Saturday, December 14, 2013

Streetcar Stop for Portland

Here's a slideshow of Streetcar Stop for Portland, the shiny new structure at the NE Broadway & Ross streetcar stop (hence the name). This is one of two new public art pieces added as part of the Central Loop streetcar line, the other being Inversion: Plus Minus at the Hawthorne & Morrison bridges. From the RACC press release about it:

Jorge Pardo’s “Streetcar Stop for Portland” is located on North Broadway at the triangle of Wheeler Avenue and Weidler Street. Fabricated of steel, wood and fiberglass, the new shelter measures 35’ long by 18’ wide by 16’ tall. The multi-faceted structure includes over 300 individual panels in vibrant shades of orange, yellow, red and grey.

Jorge Pardo was born in Havana, Cuba, and emigrated to the United States in 1969. He studied at the Art Center College of Design in Pasadena from 1984-1988 and has exhibited globally since his first solo show in Los Angeles in 1988. In 2010 he was awarded a MacArthur Foundation Fellowship (see http://www.macfound.org/fellows/38/). Pardo lives and works between Merida, Mexico, Los Angeles and Long Island; currently his studio is in the Yucatan. This is his first municipal project in the United States.

PORT has an interesting (if somewhat fanboy-ish) interview with Pardo, with photos of Streetcar Stop (which apparently lights up at night) and several other projects of his.

I really like Streetcar Stop, in general. It's bright orange and has all sorts of interesting crazy angles, and it lights up at night, and generally looks like 1977's groovy idea of what futuristic 2013 public art would be like, except that it's not located on the Moon or in a dome under the sea, and it's next to a streetcar instead of a monorail.

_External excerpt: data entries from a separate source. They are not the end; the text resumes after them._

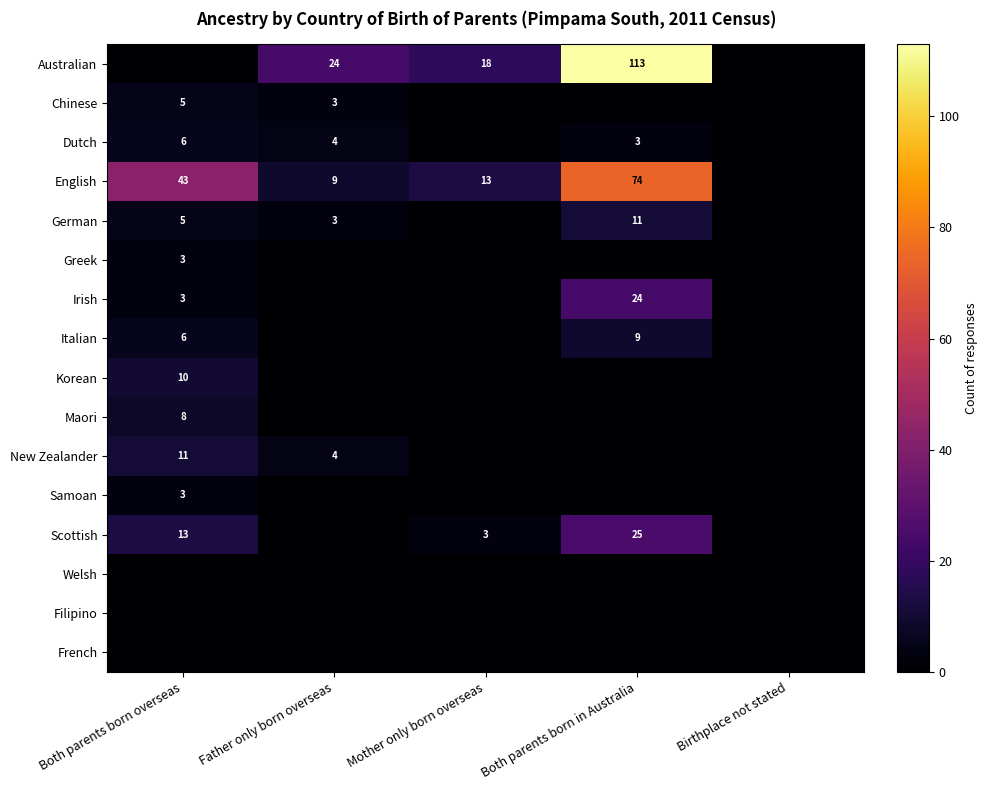

The Irish series shows 24 at Both parents born in Australia. True or false?

True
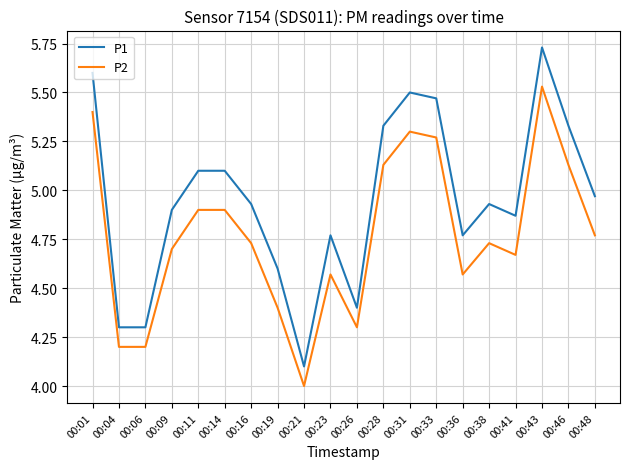

Which series has the largest range (max minus min)?

P1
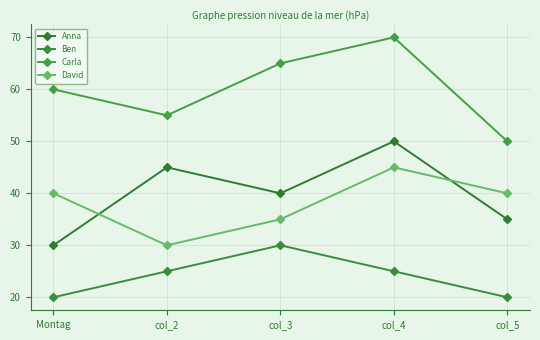

Reading left to right, list all the values displayed in this chart.

Anna: Montag=30	col_2=45	col_3=40	col_4=50	col_5=35
Ben: Montag=20	col_2=25	col_3=30	col_4=25	col_5=20
Carla: Montag=60	col_2=55	col_3=65	col_4=70	col_5=50
David: Montag=40	col_2=30	col_3=35	col_4=45	col_5=40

The one detail I would point out here is that the name says "stop", not "shelter". The top is semi-open, and if you run to it to escape a sudden downpour, you're going to end up wet and disappointed. The thing is, the city's never going to approve something that would potentially keep rain off of homeless people. If it was dry inside, someone would sleep there, and that, apparently, would be the worst possible thing ever. Especially since the whole point of the streetcar line is to help gentrify the inner eastside. This is nothing new, of course; ever since homelessness got on the public radar, roughly the mid-1980s or so, cities around the country have worked to make their public spaces unwelcoming for the homeless. So you get things like park benches with an armrest down the middle so they're hard to sleep on, the removal of awnings over sidewalks, and so forth. And I get that a park full of sleeping or drunk homeless men and their shopping carts is going to scare "respectable" people away and make the space seem unwelcoming. I guess the thing that leaps out at me in this particular case is that both the streetcar stop and Inversion: Plus Minus allude to the idea of buildings and shelter but don't actually provide any. It may not have been intentional, but it just strikes me as a gesture of unnecessary meanness: We could've built a roof for the same money and kept you dry, but we chose not to.